Passage for review:
BEGIN

In brief
- Meta introduced Brain2Qwerty v2, a non-invasive AI system that decodes brain activity into text.
- The model achieved 61% average word accuracy, compared with about 8% for previous non-invasive methods.
- Meta released the training code for Brain2Qwerty v1 and v2, while its research partner is releasing the v1 dataset.
Meta on Monday introduced Brain2Qwerty v2, an AI system that translates brain activity into text using non-invasive brain recordings. The company said the research is intended to help people who have lost the ability to communicate because of brain lesions.
The system records brain activity using a helmet-like magnetoencephalography (MEG) scanner, a non-invasive brain imaging device commonly used in neuroscience research. It then feeds those raw neural signals into an end-to-end AI model that reconstructs the sentences a person is trying to type. Meta said it further improves accuracy by fine-tuning large language models on neural data, allowing the system to use semantic context when interpreting noisy brain recordings.
“We trained Brain2Qwerty v2 on approximately 22,000 sentences from nine volunteer participants, each recorded for 10 hours wearing a magnetoencephalography (MEG) device while actively typing,” Meta wrote. “Instead of relying on hand-crafted pipelines to detect neural events, we use end-to-end deep learning to decode directly from raw brain signals.”
Meta said Brain2Qwerty achieved a 61% average word accuracy, compared with roughly 8% for previous non-invasive methods. The company is releasing the system's code and dataset as part of its Digital Brain Project, which also includes a $5 million fund to support open neuroscience datasets.

END

Material provided:
BEGIN

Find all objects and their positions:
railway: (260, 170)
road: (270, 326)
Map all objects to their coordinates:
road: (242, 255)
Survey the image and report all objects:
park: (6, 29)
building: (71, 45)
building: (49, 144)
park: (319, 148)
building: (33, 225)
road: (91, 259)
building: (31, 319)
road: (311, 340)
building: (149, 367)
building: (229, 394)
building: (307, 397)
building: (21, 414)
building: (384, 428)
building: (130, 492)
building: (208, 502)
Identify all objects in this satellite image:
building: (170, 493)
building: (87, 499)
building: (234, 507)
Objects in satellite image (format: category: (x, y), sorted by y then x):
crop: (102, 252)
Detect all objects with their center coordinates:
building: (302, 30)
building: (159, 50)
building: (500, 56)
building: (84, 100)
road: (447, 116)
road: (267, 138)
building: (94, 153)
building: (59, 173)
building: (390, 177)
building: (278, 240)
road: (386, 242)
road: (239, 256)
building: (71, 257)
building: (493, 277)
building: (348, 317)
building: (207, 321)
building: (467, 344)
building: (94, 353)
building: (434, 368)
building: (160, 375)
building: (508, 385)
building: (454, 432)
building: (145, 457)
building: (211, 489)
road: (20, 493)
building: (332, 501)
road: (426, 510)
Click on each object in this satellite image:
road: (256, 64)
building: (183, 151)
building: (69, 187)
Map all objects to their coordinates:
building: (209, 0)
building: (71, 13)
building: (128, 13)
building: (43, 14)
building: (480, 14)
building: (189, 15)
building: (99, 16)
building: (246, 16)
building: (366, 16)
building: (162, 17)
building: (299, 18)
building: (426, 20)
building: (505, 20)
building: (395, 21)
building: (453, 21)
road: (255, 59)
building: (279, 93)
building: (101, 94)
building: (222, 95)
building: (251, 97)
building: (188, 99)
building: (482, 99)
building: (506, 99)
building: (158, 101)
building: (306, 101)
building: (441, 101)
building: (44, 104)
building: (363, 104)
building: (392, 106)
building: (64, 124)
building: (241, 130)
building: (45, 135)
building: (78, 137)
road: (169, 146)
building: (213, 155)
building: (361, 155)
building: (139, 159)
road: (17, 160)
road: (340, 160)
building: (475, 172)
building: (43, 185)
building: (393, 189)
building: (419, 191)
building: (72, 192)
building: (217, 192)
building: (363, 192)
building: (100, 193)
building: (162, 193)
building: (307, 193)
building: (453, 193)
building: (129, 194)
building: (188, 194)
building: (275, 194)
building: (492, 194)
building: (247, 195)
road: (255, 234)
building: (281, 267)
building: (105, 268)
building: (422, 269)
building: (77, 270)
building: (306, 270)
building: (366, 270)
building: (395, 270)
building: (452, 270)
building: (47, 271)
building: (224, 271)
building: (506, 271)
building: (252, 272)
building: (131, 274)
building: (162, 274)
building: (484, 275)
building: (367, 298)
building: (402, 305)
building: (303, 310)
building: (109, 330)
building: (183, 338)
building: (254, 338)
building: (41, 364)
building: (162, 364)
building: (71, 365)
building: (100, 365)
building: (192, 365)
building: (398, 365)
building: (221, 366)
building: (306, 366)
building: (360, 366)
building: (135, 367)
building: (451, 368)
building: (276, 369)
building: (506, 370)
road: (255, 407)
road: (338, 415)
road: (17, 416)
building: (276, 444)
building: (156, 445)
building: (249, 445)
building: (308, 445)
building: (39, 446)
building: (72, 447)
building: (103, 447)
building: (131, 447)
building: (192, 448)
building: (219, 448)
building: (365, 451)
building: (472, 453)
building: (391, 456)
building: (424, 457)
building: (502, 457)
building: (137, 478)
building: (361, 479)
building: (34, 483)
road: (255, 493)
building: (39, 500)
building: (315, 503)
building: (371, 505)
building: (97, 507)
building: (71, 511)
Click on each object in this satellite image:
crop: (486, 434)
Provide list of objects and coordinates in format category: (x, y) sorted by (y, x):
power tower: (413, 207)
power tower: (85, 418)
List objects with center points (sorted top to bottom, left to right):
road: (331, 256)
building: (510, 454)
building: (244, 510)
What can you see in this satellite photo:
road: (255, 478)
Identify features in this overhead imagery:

END

List of tasks:
[1] In the Brain2Qwerty v2 article, how many volunteer participants supplied the sentences used for training?
[2] Print the part of the Brain2Qwerty v2 article that opens with the words containing "- The model" and closes with "of brain lesions.".
The material above comes from a source unrelated to the Brain2Qwerty v2 article.

Activity answers:
[1] Nine volunteer participants.

[2]
- The model achieved 61% average word accuracy, compared with about 8% for previous non-invasive methods.
- Meta released the training code for Brain2Qwerty v1 and v2, while its research partner is releasing the v1 dataset.
Meta on Monday introduced Brain2Qwerty v2, an AI system that translates brain activity into text using non-invasive brain recordings. The company said the research is intended to help people who have lost the ability to communicate because of brain lesions.